* YOUR INSTRUCTIONS
Using the records below, report how many lines include "height", and give no more than the number.

* DATA UNDER STUDY
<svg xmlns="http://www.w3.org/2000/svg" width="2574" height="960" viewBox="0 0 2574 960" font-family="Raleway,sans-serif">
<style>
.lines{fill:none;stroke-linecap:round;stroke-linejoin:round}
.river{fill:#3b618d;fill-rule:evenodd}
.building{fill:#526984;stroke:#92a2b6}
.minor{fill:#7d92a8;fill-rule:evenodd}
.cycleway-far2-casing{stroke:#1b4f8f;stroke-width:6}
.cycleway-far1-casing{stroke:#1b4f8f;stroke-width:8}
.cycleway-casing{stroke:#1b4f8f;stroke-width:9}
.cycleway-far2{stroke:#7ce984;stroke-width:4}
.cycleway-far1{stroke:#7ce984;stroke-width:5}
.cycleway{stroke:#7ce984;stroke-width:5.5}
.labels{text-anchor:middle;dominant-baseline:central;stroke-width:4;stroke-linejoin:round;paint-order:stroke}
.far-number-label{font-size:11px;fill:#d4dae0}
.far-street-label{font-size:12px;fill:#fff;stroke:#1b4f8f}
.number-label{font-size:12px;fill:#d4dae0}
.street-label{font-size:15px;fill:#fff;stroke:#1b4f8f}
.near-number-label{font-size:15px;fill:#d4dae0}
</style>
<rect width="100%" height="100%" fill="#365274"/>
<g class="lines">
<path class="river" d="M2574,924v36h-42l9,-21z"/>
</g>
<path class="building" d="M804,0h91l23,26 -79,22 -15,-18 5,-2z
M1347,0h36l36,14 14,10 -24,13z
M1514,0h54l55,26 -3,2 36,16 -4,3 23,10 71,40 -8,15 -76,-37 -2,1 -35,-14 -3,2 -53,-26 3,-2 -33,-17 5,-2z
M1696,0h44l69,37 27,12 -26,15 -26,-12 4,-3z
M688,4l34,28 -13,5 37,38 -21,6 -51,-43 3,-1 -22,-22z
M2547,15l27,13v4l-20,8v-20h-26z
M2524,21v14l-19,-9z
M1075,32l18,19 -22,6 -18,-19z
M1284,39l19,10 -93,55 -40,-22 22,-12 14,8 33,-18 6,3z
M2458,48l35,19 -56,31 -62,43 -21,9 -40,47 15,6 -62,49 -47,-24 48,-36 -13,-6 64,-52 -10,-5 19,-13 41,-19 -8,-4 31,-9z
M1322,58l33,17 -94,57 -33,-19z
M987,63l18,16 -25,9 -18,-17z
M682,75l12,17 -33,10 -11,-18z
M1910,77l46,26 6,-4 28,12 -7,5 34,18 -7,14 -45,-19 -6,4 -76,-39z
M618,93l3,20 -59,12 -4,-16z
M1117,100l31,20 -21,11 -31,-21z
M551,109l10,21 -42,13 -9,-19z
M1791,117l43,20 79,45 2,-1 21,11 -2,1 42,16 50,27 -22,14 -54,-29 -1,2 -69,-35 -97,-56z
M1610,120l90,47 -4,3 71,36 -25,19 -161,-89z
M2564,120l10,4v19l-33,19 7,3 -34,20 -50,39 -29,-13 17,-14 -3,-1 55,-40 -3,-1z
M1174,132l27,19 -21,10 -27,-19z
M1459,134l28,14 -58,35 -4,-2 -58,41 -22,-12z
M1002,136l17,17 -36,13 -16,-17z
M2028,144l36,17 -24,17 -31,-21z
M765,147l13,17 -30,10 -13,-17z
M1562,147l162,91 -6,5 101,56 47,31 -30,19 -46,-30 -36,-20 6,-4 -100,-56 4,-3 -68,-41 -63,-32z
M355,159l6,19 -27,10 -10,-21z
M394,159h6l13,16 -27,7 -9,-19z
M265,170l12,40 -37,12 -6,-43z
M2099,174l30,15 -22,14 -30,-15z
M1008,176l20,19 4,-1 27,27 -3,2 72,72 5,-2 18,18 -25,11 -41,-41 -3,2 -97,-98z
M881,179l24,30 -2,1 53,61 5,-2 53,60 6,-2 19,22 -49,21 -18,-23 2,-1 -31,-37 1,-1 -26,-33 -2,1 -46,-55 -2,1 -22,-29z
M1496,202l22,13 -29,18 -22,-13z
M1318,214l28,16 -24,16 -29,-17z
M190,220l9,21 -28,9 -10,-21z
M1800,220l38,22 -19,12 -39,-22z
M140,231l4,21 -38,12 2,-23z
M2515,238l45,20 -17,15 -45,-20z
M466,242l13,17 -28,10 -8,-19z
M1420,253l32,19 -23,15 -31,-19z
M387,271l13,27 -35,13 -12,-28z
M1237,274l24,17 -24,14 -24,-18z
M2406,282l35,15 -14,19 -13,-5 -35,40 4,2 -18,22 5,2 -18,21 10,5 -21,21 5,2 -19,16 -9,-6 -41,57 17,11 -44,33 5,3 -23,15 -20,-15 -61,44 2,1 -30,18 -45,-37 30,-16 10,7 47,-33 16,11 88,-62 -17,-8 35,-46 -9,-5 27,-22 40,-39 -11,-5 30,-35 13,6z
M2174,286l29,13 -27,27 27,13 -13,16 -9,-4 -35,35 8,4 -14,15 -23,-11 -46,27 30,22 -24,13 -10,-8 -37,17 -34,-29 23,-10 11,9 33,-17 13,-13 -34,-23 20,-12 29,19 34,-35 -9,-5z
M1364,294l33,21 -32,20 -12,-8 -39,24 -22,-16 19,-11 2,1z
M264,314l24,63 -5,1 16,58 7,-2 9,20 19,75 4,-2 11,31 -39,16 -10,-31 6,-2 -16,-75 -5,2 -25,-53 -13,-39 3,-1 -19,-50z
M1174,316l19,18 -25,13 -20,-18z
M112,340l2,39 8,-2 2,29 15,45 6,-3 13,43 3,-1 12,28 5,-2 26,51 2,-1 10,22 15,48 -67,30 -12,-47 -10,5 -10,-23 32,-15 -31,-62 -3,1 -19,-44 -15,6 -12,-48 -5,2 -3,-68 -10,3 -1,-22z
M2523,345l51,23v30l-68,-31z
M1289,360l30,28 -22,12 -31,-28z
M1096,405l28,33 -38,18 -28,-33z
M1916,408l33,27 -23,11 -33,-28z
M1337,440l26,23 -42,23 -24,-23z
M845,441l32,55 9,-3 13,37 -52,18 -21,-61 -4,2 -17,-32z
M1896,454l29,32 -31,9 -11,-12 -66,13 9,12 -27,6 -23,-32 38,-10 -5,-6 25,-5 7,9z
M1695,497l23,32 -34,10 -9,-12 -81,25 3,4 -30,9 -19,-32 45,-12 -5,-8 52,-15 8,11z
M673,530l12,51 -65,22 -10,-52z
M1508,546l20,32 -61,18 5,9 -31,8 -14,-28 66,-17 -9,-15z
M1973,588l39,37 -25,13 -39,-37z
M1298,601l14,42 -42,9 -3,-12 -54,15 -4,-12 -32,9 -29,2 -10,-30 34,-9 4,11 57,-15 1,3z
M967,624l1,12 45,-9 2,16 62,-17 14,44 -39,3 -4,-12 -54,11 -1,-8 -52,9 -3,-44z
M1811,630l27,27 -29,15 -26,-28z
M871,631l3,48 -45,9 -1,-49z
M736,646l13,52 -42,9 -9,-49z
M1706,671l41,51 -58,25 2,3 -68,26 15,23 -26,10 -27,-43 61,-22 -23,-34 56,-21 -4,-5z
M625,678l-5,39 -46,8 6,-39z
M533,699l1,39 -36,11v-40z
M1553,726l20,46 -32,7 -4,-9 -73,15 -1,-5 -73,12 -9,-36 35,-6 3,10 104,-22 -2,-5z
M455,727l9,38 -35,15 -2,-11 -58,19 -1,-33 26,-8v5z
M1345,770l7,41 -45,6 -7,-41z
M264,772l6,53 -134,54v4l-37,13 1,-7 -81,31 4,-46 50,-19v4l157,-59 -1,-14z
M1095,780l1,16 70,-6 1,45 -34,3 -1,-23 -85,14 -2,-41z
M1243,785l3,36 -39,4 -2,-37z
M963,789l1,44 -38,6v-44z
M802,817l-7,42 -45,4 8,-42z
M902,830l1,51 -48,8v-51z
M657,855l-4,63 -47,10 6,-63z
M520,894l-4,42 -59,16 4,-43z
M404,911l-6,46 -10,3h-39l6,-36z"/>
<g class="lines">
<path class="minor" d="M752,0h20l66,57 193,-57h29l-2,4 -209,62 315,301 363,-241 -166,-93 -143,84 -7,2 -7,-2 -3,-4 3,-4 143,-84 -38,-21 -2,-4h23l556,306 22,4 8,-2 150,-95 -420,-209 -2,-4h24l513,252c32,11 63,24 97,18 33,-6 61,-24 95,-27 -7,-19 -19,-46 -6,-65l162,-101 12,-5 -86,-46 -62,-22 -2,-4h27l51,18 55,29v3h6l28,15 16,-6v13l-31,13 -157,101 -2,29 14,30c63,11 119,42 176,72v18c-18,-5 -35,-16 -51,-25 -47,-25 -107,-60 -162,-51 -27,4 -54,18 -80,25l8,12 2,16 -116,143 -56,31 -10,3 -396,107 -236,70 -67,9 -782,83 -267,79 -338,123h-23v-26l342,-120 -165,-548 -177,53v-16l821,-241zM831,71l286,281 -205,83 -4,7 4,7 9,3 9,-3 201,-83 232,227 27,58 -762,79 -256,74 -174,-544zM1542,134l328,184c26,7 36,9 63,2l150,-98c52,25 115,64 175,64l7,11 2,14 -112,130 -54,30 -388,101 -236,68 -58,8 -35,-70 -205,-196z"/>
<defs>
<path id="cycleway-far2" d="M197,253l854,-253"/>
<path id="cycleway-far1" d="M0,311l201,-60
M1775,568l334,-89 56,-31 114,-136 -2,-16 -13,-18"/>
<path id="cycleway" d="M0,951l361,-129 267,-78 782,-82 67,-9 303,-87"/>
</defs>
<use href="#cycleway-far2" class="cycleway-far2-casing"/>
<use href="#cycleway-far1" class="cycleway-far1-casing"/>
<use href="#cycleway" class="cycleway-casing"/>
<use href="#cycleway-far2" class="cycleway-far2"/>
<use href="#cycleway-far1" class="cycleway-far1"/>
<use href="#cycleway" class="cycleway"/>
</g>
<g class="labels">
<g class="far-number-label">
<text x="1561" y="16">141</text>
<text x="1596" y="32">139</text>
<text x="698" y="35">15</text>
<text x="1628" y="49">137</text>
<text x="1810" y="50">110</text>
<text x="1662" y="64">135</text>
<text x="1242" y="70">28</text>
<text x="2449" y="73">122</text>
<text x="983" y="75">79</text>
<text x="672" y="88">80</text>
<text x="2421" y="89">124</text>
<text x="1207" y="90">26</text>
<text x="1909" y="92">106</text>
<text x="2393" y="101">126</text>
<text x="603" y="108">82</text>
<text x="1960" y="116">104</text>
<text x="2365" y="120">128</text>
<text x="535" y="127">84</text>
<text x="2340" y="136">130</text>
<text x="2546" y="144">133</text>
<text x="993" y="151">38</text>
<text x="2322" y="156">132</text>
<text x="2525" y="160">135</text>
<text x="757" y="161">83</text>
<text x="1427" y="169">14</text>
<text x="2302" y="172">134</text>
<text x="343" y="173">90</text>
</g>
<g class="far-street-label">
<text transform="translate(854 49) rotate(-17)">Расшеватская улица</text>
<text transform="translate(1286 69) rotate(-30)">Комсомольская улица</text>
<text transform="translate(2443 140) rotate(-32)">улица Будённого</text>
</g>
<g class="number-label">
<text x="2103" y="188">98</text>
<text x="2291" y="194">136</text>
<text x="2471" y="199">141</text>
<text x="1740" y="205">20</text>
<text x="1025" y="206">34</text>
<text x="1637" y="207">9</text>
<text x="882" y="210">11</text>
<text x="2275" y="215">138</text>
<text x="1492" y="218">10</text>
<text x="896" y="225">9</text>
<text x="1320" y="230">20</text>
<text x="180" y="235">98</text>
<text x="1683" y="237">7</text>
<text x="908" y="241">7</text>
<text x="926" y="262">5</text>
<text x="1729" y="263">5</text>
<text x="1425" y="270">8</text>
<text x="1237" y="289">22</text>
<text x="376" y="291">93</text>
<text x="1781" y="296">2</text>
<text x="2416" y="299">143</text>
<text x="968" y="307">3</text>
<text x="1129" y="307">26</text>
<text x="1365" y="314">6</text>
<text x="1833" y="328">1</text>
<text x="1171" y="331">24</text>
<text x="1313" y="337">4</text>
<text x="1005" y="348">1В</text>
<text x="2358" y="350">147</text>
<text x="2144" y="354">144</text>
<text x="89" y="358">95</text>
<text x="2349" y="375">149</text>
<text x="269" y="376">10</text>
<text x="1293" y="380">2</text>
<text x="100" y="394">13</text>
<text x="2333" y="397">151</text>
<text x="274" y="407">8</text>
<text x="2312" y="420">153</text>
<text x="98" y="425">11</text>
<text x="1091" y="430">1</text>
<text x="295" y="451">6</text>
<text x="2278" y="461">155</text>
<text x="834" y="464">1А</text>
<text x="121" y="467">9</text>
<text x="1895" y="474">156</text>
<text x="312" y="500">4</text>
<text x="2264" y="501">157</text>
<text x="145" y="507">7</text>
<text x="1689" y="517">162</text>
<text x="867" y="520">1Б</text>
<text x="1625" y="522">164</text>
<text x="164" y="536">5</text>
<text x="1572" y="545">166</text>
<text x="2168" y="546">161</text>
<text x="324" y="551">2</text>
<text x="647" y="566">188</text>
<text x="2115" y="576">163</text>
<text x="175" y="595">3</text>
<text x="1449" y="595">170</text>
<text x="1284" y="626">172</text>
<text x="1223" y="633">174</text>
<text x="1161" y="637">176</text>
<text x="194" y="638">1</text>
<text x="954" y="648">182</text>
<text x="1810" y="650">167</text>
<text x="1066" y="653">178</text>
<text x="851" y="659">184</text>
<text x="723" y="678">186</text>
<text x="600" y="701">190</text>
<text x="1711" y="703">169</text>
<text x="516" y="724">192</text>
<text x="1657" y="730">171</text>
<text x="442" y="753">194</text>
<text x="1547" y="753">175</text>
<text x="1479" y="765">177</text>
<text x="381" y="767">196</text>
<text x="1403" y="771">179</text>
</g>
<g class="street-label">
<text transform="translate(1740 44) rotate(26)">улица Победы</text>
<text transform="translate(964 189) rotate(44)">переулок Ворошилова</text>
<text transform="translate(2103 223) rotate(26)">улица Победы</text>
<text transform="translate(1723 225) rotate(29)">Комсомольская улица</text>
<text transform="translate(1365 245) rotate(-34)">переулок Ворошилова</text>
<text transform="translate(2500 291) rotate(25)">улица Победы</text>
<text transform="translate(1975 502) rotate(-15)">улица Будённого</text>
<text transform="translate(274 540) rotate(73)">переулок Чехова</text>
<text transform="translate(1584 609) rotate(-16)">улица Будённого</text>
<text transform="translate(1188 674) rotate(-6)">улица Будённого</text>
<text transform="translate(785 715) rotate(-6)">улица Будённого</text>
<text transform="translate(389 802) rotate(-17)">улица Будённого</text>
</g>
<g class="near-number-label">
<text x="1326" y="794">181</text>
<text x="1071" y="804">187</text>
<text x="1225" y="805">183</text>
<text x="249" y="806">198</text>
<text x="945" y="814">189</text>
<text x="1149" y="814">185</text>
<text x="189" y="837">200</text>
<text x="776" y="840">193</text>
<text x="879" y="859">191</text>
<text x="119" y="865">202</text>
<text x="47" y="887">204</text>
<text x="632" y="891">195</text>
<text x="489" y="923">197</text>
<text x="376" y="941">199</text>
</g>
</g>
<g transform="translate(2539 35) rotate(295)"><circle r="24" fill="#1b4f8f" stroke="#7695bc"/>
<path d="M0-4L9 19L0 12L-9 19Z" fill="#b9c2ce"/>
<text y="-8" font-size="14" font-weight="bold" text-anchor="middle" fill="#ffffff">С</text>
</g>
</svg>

* RESULT
2